US drilling activity has been on the upswing, particularly in the Permian Basin of West Texas and southeastern New Mexico, the hottest oil and gas play in the country.
Producers in recent months have flocked to the Permian, which boasts some of the highest initial production (IP) rates for oil and gas of any basin in the country. The Permian hovers around a 30-day average oil IP rate of 600 b/d, and for the gas the IP rate is closer to 1,400 Mcf/d, according to Platts Analytics.
Crude-focused producers such as Anadarko Petroleum are expected to post strong Q1 results as a result of investments in the oil-rich Permian as well as the DJ Basin of Colorado, another oily province.
Anadarko said last month it expected a 25% increase in oil sales volumes over the prior year.
Meanwhile, some gas producers could see production growth in the quarter as well. Appalachian producers operating in the liquids-rich portions of the basin -- chiefly the southwestern Marcellus and Utica plays -- are largely expected to increase drilling and production in the quarter compared with the same period last year.
Consol Energy recently said it expects to double its capital expenditures in full-year 2017 to an estimated $555 million, versus $205 million last year, while it expects to increase its production by about 5% to 1.14 Bcfe/d in 2017 compared with actual production of 1.08 Bcf/d in 2016.
Appalachian producer Range Resources also provided guidance that it would increase its capital expenditures to $1.150 billion versus $513 million in 2016, while the producer estimated it would increase its production for full-year 2017 to 2.07 Bcfe/d versus 1.54 Bcfe/d in 2016.
To drill a well in the Marcellus costs around $6 million with a gas IP rate of 10,000 Mcf/d, according to Platts Analytics.
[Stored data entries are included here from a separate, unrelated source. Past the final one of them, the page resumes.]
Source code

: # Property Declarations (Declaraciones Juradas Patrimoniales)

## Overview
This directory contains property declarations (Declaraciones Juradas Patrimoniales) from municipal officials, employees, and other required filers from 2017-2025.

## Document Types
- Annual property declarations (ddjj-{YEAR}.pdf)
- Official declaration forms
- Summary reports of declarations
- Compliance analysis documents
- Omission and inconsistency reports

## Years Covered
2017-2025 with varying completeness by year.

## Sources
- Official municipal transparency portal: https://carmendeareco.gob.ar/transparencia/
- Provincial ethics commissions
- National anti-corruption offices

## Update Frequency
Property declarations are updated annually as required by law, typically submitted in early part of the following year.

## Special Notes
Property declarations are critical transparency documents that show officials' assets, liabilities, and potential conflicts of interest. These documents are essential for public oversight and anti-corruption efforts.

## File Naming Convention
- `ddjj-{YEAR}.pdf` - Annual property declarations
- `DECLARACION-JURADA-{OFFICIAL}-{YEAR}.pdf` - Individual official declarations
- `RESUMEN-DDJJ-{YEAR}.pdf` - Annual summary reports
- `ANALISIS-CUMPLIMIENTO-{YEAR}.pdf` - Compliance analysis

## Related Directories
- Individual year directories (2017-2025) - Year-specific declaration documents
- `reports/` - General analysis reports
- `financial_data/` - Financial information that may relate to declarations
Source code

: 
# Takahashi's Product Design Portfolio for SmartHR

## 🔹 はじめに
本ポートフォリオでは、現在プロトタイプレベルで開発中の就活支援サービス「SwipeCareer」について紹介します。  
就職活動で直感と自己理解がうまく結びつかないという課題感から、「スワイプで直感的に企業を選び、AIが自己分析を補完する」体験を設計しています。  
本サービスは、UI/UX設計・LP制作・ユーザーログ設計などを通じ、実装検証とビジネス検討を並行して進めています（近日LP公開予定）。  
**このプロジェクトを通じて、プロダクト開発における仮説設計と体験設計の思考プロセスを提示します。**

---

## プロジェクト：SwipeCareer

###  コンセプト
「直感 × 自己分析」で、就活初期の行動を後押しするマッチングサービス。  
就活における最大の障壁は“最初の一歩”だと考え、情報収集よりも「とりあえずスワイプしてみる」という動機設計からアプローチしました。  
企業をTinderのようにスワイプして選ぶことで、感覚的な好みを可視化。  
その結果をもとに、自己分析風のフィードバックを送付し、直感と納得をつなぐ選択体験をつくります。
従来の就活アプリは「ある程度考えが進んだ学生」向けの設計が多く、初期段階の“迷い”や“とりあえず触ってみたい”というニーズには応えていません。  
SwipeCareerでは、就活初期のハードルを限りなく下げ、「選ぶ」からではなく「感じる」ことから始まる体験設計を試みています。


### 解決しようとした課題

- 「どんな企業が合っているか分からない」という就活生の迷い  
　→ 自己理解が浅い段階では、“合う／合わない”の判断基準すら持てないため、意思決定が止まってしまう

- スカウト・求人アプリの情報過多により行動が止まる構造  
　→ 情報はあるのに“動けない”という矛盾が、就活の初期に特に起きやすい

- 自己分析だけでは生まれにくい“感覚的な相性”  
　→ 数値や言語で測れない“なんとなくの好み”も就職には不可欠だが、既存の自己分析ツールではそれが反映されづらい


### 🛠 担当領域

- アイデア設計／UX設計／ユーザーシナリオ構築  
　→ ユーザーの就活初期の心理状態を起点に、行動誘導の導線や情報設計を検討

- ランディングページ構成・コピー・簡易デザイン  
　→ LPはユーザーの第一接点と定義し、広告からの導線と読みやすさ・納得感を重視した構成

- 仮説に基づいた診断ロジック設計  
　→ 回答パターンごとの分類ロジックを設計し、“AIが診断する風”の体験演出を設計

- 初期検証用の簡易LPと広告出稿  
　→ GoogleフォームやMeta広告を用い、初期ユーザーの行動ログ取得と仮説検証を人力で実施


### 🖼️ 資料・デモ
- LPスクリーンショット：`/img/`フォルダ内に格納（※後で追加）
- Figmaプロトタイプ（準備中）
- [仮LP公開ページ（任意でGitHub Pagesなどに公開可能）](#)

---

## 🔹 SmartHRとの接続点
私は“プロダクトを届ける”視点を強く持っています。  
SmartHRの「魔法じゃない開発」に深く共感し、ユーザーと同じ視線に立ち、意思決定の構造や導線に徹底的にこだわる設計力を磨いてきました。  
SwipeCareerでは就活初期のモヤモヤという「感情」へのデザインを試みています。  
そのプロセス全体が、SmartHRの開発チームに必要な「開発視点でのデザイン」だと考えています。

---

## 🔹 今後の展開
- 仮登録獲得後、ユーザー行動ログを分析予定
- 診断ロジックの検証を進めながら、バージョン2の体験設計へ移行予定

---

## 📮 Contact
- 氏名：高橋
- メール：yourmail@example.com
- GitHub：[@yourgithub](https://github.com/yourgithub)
Producers drilling in the Utica Shale in eastern Ohio have mentioned gas IP rates around 20,000 Mcf/d with a well cost around $10.6 million.
Chesapeake Energy, which operates in a number of basins across the country, is expected to drill and produce less oil and gas than last year, largely as a result of the sale of some of its non-core assets, such as the Barnett Shale of North Texas last year, according to its most recent guidance.
The producer will operate fewer rigs and drill fewer wells in 2017 than it did last year. The company said in February it plans to operate an average of 16-18 rigs in 2017, compared with 28 in 2016, and complete 420-480 gross wells, compared with 547 last year.
For Q1, the company expects production of 515,000-535,000 b/d of oil equivalent, of which oil production is expected at 80,000-85,000 b/d, which is consistent with prior guidance, Chesapeake said.
Meanwhile, other producers, such as Gulfport Energy, have already posted positive results by pursuing a diversified basin strategy.
Earlier this month the producer reported that Q1 production of 850 MMcf/d came in above expectations, "driven by the continued strong performance of our Utica Shale assets."
In addition, the producer said in the quarter it closed on the acquisition of assets in the SCOOP play of central Oklahoma from Vitruvian II Woodford, and since the closing in mid-February has been running four operated rigs on the acreage.
Among other trends expected to surface in the E&P companies' quarterly reports are an increase in the cost of drilling services, particularly the percentage of drilling costs that go toward the purchase of fracking sands.
As producers drill ever-longer laterals and pump greater volumes of proppants, the cost of the sand is expected to increase, taking up a larger portion of producers' drilling budgets.